It also adds a number of fixes and enhancements, including: (1) a function and CLI command to list the available synthesizer names,
(2) a curate set of dependencies and making `Gretel` into an optional dependency, (3) updating `Gretel` to use temp directories,
(4) using `nvidia-smi` to get the number of gpus and (5) multiple `dockerfile` updates to improve functionality.

### Issues closed

* Bug when using JSON configuration for multiple multi-table evaluation - [Issue #115](https://github.com/sdv-dev/SDGym/issues/115) by @pvk-developer
* Use nvidia-smi to get number of gpus - [PR #113](https://github.com/sdv-dev/SDGym/issues/113) by @katxiao
* List synthesizer names - [Issue #82](https://github.com/sdv-dev/SDGym/issues/82) by @fealho
* Use nvidia base for dockerfile - [PR #108](https://github.com/sdv-dev/SDGym/issues/108) by @katxiao
* Add Makefile target to install gretel and ydata - [PR #107](https://github.com/sdv-dev/SDGym/issues/107) by @katxiao
* Curate dependencies and make Gretel optional - [PR #106](https://github.com/sdv-dev/SDGym/issues/106) by @csala
* Update gretel checkpoints to use temp directory - [PR #105](https://github.com/sdv-dev/SDGym/issues/105) by @katxiao
* Initialize variable before reference - [PR #104](https://github.com/sdv-dev/SDGym/issues/104) by @katxiao

## v0.4.0 - 2021-06-17

This release adds new synthesizers for Gretel and ydata, and creates a Docker image for SDGym.

(Provided data):

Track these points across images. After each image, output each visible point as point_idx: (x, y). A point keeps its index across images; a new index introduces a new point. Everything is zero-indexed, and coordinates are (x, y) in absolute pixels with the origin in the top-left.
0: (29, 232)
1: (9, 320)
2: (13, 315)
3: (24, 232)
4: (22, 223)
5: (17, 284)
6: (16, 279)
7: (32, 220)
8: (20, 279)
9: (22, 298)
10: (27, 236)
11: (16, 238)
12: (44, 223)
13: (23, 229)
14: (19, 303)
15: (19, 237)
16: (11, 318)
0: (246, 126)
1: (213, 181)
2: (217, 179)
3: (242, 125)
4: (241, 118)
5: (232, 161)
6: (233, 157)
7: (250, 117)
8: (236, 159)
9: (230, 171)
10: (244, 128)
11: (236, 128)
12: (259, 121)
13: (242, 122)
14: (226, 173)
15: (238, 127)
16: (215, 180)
...
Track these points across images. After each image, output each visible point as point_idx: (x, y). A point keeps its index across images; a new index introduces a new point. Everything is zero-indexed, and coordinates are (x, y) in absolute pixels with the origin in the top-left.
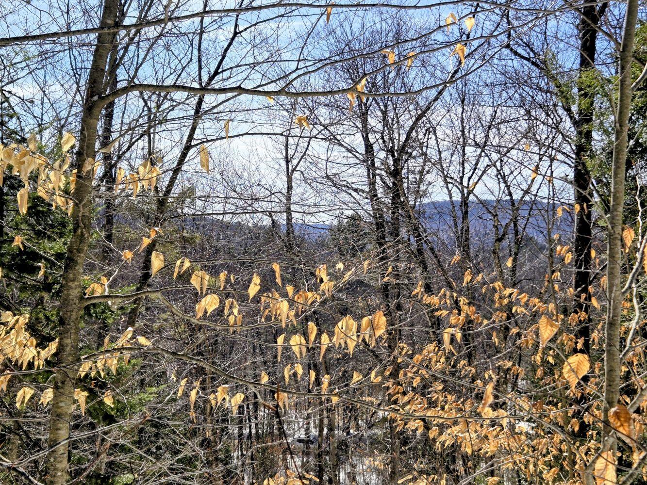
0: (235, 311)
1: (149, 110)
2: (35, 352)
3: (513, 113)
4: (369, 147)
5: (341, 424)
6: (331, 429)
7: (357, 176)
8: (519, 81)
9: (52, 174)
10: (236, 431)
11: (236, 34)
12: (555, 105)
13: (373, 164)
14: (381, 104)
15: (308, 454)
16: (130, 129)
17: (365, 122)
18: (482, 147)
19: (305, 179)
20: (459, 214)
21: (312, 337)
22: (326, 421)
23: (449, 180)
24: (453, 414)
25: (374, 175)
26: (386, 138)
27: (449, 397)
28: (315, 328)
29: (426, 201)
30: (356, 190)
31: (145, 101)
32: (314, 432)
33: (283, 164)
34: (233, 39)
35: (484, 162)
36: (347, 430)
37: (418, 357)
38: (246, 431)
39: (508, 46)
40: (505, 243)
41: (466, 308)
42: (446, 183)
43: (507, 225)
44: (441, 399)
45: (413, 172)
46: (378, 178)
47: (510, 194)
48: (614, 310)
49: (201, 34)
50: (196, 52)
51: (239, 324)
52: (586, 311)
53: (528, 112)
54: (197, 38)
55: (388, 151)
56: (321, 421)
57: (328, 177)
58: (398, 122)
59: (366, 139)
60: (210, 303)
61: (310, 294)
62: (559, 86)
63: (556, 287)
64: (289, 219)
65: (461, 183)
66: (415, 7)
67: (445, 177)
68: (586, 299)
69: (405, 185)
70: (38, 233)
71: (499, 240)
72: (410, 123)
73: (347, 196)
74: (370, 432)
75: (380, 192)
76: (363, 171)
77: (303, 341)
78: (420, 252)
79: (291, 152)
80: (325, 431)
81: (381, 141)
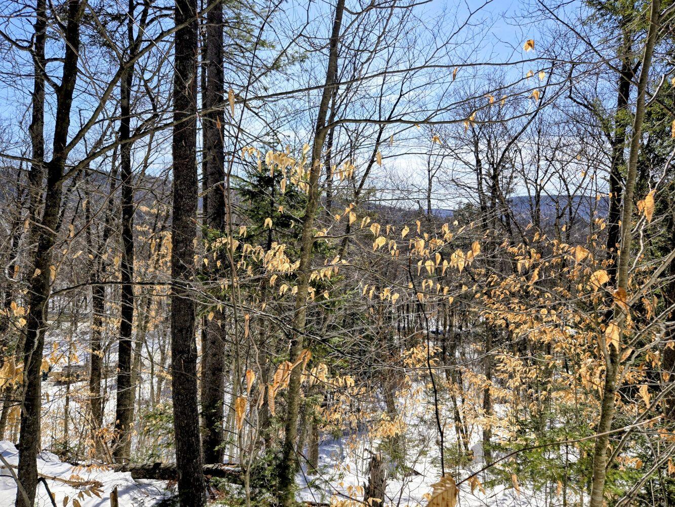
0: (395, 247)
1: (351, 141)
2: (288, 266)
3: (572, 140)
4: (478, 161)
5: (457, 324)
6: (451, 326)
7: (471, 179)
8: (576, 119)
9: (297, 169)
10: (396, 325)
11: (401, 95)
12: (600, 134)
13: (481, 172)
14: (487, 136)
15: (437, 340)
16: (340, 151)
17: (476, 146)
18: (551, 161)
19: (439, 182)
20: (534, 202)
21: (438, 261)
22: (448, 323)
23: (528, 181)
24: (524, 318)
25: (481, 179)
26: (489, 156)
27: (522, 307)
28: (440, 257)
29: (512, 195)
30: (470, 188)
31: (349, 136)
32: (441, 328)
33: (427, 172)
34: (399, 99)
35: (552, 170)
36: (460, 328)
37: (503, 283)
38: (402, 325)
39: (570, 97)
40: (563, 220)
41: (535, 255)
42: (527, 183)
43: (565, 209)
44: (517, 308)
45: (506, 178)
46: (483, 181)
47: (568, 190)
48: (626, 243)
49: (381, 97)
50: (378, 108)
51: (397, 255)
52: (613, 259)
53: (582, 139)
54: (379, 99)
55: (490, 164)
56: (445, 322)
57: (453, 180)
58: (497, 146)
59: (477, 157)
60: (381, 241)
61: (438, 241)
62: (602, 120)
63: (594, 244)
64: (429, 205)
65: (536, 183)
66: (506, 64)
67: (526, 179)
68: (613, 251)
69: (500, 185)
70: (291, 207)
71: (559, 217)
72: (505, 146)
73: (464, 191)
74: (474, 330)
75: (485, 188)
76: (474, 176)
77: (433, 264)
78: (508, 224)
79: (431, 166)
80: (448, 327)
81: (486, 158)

(What to do):
• 1. According to the changelog, new synthesizers for which two tools are added in the v0.4.0 release?
• 2. Please reproduce the changelog word for word, starting at "It also adds" and ending at "to improve functionality.".
• 3. Give every distinct GitHub username credited under "Issues closed" in the changelog, each listed once.

(Results of the tasks):
• 1. Gretel and ydata.

• 2.
It also adds a number of fixes and enhancements, including: (1) a function and CLI command to list the available synthesizer names,
(2) a curate set of dependencies and making `Gretel` into an optional dependency, (3) updating `Gretel` to use temp directories,
(4) using `nvidia-smi` to get the number of gpus and (5) multiple `dockerfile` updates to improve functionality.

• 3. @pvk-developer, @katxiao, @fealho, @csala